# My herd:)



## Frenchalpinegirl125 (Mar 17, 2014)

Heh my goatsies.
The pregnant nubian is luna
The Nigerian dwarf is Sye
The lamacha is Jay Jay
And I'm not sure if he's a sable or alpine but that's Collin 

Sent from my SAMSUNG-SGH-I337 using Goat Forum mobile app


----------



## Chadwick (Jan 24, 2014)

You have a good looking crew there, the hat is funny!


----------



## LonesomeDoveRanch (Sep 20, 2012)

"Mum where is his ears?"
Love the beanie!


Sent from my iPhone using Goat Forum


----------



## janeen128 (Dec 31, 2012)

Awe!!!


----------



## ksalvagno (Oct 6, 2009)

Very cute!


----------



## Mamaboyd (Oct 10, 2013)

Cute!


----------



## Frenchalpinegirl125 (Mar 17, 2014)

Anyone want to take a guess how many babies luna has in her. She's bred to a pygmy sannan cross buck. Two mabye? 
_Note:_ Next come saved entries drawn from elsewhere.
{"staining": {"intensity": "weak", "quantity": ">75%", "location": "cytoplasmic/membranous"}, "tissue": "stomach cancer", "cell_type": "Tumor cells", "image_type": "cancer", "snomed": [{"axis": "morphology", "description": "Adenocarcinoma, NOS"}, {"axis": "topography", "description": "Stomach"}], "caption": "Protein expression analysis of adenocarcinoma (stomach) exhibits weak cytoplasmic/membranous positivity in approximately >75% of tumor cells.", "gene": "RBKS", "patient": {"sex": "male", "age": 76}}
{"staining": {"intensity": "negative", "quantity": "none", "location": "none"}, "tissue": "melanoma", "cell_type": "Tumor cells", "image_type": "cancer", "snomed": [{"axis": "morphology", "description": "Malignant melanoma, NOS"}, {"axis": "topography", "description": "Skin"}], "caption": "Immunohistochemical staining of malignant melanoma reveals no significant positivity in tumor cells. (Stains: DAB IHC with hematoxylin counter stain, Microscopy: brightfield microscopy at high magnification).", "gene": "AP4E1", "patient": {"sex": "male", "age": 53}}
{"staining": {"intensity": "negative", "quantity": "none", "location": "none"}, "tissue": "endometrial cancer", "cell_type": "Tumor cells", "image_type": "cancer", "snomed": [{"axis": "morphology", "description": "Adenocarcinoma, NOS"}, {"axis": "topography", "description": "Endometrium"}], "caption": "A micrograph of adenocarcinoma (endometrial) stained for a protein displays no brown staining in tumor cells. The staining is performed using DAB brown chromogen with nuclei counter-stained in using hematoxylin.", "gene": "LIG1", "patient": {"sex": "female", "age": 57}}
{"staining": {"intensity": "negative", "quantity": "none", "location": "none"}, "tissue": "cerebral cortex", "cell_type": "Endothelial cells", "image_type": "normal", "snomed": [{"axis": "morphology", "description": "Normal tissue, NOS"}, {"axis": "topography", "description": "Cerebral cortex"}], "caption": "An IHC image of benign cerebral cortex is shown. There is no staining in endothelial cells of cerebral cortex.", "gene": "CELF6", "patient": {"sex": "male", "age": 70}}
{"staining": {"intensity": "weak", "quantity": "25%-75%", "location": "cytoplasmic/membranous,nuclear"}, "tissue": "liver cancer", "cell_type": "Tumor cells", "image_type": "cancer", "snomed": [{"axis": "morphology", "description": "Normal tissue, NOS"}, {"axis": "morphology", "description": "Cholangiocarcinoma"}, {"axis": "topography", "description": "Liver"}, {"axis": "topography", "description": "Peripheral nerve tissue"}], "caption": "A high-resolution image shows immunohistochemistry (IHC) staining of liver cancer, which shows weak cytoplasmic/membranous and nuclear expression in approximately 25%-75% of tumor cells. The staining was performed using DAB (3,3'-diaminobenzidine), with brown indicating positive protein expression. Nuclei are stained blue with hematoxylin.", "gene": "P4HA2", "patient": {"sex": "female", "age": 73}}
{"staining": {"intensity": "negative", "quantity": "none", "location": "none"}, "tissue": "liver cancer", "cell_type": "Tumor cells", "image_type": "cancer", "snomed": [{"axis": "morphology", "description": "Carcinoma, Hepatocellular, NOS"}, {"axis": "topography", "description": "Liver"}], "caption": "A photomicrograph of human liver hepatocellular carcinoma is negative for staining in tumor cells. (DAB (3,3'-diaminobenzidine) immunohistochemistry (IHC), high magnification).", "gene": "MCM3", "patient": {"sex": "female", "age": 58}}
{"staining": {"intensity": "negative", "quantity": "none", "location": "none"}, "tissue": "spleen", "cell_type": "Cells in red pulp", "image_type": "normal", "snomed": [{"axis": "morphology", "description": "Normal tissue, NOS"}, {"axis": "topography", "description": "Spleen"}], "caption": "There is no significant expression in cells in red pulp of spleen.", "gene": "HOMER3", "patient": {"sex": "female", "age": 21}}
Sent from my SAMSUNG-SGH-I337 using Goat Forum mobile app


----------



## HorsePrerace (Jul 25, 2013)

Hehe cute hoodie!


----------



## dayofthunder (Aug 23, 2013)

They are so adorable.


----------



## Frenchalpinegirl125 (Mar 17, 2014)

LonesomeDoveRanch said:


> "Mum where is his ears?"
> Love the beanie!
> 
> Sent from my iPhone using Goat Forum


Awe heh this comment has me rolling.. that's to perfect


----------



## HorsePrerace (Jul 25, 2013)

So cute and sweet


----------



## Frenchalpinegirl125 (Mar 17, 2014)

We recently had two unexpected additionds.


----------



## GreenMountainNigerians (Jul 3, 2013)

Very sweet! Love the hat


Sent from my iPad using Goat Forum


----------